_Information:_
--*--
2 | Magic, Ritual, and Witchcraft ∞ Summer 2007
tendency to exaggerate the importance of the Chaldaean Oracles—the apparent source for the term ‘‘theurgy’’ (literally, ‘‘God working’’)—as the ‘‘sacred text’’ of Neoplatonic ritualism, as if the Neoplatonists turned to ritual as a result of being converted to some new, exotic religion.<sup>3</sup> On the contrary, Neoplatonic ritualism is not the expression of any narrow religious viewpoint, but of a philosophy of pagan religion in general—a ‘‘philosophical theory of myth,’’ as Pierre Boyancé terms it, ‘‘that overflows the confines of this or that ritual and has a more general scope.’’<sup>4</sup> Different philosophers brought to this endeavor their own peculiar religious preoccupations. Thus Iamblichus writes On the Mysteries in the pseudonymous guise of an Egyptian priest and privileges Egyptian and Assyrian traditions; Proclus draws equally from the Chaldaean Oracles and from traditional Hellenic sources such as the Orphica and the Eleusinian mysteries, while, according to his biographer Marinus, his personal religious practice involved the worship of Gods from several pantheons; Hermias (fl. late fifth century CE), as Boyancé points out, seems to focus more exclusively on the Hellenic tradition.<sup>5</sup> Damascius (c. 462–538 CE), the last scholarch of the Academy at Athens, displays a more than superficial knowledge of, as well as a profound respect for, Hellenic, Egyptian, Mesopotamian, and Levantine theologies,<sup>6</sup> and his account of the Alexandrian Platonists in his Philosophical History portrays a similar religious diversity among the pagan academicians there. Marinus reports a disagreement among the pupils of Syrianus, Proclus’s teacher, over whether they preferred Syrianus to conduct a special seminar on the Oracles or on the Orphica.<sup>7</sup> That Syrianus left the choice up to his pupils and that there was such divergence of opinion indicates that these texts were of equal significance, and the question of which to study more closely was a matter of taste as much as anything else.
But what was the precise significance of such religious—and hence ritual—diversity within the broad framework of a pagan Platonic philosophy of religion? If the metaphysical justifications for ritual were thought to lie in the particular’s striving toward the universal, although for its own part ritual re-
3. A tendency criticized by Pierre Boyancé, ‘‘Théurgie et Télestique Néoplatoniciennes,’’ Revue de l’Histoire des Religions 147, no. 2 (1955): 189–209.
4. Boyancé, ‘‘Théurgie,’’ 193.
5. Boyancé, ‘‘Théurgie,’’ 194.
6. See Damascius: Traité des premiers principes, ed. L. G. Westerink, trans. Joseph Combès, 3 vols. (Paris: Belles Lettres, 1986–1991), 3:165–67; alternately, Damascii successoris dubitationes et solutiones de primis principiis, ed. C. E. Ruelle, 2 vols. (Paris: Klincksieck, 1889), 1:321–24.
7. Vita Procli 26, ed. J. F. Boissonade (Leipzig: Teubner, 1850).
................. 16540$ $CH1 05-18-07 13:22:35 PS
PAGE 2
--*--
_Task:_
Return the full listing unchanged.

_Task response:_
2 | Magic, Ritual, and Witchcraft ∞ Summer 2007
tendency to exaggerate the importance of the Chaldaean Oracles—the apparent source for the term ‘‘theurgy’’ (literally, ‘‘God working’’)—as the ‘‘sacred text’’ of Neoplatonic ritualism, as if the Neoplatonists turned to ritual as a result of being converted to some new, exotic religion.<sup>3</sup> On the contrary, Neoplatonic ritualism is not the expression of any narrow religious viewpoint, but of a philosophy of pagan religion in general—a ‘‘philosophical theory of myth,’’ as Pierre Boyancé terms it, ‘‘that overflows the confines of this or that ritual and has a more general scope.’’<sup>4</sup> Different philosophers brought to this endeavor their own peculiar religious preoccupations. Thus Iamblichus writes On the Mysteries in the pseudonymous guise of an Egyptian priest and privileges Egyptian and Assyrian traditions; Proclus draws equally from the Chaldaean Oracles and from traditional Hellenic sources such as the Orphica and the Eleusinian mysteries, while, according to his biographer Marinus, his personal religious practice involved the worship of Gods from several pantheons; Hermias (fl. late fifth century CE), as Boyancé points out, seems to focus more exclusively on the Hellenic tradition.<sup>5</sup> Damascius (c. 462–538 CE), the last scholarch of the Academy at Athens, displays a more than superficial knowledge of, as well as a profound respect for, Hellenic, Egyptian, Mesopotamian, and Levantine theologies,<sup>6</sup> and his account of the Alexandrian Platonists in his Philosophical History portrays a similar religious diversity among the pagan academicians there. Marinus reports a disagreement among the pupils of Syrianus, Proclus’s teacher, over whether they preferred Syrianus to conduct a special seminar on the Oracles or on the Orphica.<sup>7</sup> That Syrianus left the choice up to his pupils and that there was such divergence of opinion indicates that these texts were of equal significance, and the question of which to study more closely was a matter of taste as much as anything else.
But what was the precise significance of such religious—and hence ritual—diversity within the broad framework of a pagan Platonic philosophy of religion? If the metaphysical justifications for ritual were thought to lie in the particular’s striving toward the universal, although for its own part ritual re-
3. A tendency criticized by Pierre Boyancé, ‘‘Théurgie et Télestique Néoplatoniciennes,’’ Revue de l’Histoire des Religions 147, no. 2 (1955): 189–209.
4. Boyancé, ‘‘Théurgie,’’ 193.
5. Boyancé, ‘‘Théurgie,’’ 194.
6. See Damascius: Traité des premiers principes, ed. L. G. Westerink, trans. Joseph Combès, 3 vols. (Paris: Belles Lettres, 1986–1991), 3:165–67; alternately, Damascii successoris dubitationes et solutiones de primis principiis, ed. C. E. Ruelle, 2 vols. (Paris: Klincksieck, 1889), 1:321–24.
7. Vita Procli 26, ed. J. F. Boissonade (Leipzig: Teubner, 1850).
................. 16540$ $CH1 05-18-07 13:22:35 PS
PAGE 2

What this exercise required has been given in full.